# 练习 1
请依据阅读节选，列出视频语料生成装置103所包括的全部模块，并注明各模块的编号。
# 练习 2
请依据阅读节选回答下列问题：
(a) 标注模块1033以什么作为目标视频片段的标注文本？
(b) 视频中的字幕通常由何人、依据什么添加？
(c) 视频语料生成装置103部署于云端时，可部署于哪几种云？

··· 阅读节选

为此,本实施例中,可以由视频语料生成装置103自动对视频进行切分以及标注文本。具体实现时,视频语料生成装置103可以包括视频获取模块1031、切分模块1032、标注模块1033以及识别模块1034。其中,视频获取模块1031可以接收视频采集装置101以视频采集装置102传输的视频,并将该视频提供给切分模块1032。切分模块1032根据该视频对应的语音内容,从视频中获取目标视频片段。然后,标注模块1033将该目标视频片段中的视频图像包括的字幕作为目标视频片段的标注文本,以此得到包括标注文本、音频以及图像的视频语料。其中,视频图像中的字幕可以由识别模块1034对视频图像进行识别得到。如此,在生成视频语料的过程中,视频语料生成装置103能够根据视频对应的语音内容自动对视频进行切分,并利用视频图像中的字幕自动为视频标注文本,从而不仅可以避免人工标注过程中因为主观认知误差而导致对于切分精度的影响,而且生成视频语料的效率通常也较高。
并且,当视频中存在字幕与音频不一致的情况时(如字幕超前或语音超前),根据视频对应的语音内容对待处理视频进行切分,可以避免切分得到的视频片段中出现语音内容播放不完整的问题,从而可以提高生成的视频语料的质量。另外,由于是将视频片段中的字幕作为视频片段的标注文本,而字幕通常是预先由视频编辑者根据视频语音进行人工添加的准确文本,这相比于将对语音内容进行语音识别所得到的文本作为视频片段的标注文本的方式而言,视频语料的标注文本的准确性更高。
示例性地,视频语料生成装置103可以是由软件实现,例如可以是运行在系统100中的任意设备(如服务器等)上的计算机程序等。或者,视频语料生成装置103也可以是由硬件实现,如视频语料生成装置103可以是系统100中的服务器或者终端设备等;或者,视频语料生成装置103可以是利用专用集成电路(application-specific  integrated circuit,ASIC)实现、或可编程逻辑器件(programmable logic device,PLD)实现的设备等。其中,上述PLD可以是复杂程序逻辑器件(complex programmable logical device,CPLD)、现场可编程门阵列(field-programmable gate array,FPGA)、通用阵列逻辑(generic array logic,GAL)或其任意组合实现。
实际应用中,图1所示的视频语料生成装置103可以部署于云端,例如可以是部署于公有云、边缘云或者分布式云等,此时,视频语料生成装置103可以作为云服务,在云端为一个或者多个用户生成其所需的视频语料。或者,视频语料生成装置103可以也可以部署于本地,如可以在本地采集视频并在本地生成视频语料等。本实施例中,对于视频语料生成装置103的具体部署方式景并不进行限定。

······
··· 所示信息

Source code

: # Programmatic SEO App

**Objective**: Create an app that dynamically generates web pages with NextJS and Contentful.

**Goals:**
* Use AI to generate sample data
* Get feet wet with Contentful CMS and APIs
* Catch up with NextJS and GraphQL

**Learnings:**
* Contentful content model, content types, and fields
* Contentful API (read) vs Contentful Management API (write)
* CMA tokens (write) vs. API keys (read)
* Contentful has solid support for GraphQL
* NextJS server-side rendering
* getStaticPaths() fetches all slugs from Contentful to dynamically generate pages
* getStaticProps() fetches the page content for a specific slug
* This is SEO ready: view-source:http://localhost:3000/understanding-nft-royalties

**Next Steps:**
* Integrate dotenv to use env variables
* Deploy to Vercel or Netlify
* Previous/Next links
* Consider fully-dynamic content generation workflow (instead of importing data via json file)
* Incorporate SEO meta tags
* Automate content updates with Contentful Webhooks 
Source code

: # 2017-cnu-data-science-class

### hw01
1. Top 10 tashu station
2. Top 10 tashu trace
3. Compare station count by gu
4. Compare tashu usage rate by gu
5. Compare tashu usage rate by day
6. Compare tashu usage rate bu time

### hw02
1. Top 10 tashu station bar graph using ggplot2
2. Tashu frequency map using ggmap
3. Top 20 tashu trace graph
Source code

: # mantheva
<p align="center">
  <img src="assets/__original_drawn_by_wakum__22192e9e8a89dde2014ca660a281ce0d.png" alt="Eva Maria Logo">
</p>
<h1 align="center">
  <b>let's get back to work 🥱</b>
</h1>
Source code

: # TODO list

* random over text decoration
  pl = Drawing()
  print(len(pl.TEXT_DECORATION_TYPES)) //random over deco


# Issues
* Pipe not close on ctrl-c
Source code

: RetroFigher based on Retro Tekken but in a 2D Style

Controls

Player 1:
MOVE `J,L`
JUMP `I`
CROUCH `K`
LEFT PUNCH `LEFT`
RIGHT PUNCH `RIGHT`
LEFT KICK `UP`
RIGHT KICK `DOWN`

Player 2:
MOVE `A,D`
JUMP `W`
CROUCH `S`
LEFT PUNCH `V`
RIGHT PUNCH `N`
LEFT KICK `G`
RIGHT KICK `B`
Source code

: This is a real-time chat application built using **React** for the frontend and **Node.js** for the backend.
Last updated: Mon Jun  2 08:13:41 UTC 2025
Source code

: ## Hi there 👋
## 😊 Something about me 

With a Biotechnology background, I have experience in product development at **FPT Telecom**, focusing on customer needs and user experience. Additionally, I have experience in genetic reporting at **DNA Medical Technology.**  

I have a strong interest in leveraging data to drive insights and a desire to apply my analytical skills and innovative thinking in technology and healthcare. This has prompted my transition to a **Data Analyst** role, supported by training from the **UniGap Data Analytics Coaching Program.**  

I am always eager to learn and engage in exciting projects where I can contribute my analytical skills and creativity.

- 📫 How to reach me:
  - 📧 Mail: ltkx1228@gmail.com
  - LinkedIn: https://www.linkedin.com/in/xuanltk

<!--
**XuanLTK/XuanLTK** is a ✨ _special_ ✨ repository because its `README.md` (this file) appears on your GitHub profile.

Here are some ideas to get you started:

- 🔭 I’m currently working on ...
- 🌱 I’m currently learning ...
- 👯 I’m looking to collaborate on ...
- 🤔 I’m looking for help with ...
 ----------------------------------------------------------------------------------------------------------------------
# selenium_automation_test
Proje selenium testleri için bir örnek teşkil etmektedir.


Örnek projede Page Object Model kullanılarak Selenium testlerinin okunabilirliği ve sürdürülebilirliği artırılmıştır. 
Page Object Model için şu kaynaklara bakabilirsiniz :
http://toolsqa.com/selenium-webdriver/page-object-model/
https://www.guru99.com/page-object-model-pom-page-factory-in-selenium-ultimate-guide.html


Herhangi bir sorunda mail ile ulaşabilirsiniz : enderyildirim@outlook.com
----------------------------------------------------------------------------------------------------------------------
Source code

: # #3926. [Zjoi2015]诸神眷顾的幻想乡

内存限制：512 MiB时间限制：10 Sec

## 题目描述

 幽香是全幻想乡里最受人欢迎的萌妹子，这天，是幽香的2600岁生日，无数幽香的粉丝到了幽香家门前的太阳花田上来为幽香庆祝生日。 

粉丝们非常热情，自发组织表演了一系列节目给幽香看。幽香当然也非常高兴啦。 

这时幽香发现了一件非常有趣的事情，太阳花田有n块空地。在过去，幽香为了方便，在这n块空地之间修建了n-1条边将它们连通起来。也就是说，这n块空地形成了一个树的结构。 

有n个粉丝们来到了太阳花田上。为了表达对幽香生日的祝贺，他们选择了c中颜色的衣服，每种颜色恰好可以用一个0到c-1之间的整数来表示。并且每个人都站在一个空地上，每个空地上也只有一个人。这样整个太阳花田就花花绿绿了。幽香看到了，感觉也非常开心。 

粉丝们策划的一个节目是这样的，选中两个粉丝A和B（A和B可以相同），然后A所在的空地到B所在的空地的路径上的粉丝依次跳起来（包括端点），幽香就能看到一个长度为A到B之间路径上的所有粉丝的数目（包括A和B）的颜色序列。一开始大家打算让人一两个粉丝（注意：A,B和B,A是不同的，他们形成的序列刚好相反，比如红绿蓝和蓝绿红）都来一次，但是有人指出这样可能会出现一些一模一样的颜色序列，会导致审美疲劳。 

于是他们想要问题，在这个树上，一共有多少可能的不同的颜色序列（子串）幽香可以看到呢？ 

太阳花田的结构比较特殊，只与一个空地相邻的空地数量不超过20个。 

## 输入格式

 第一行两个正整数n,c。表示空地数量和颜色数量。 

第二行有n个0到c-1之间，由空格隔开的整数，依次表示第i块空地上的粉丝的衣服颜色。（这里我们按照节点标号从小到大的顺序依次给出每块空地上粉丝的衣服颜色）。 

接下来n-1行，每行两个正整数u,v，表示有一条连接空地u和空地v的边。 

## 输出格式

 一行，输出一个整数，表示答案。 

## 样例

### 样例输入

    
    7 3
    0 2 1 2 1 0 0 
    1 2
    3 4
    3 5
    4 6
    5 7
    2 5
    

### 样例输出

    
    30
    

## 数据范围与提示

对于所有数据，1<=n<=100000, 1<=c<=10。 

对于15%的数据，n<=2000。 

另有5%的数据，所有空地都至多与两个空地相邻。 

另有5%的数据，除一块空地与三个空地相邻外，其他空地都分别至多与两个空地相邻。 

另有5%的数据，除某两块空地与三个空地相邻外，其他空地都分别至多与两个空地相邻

······

# 结果 1
视频获取模块1031、切分模块1032、标注模块1033、识别模块1034

# 结果 2
(a) 目标视频片段中的视频图像所包括的字幕。
(b) 通常由视频编辑者预先根据视频语音进行人工添加。
(c) 公有云、边缘云或者分布式云。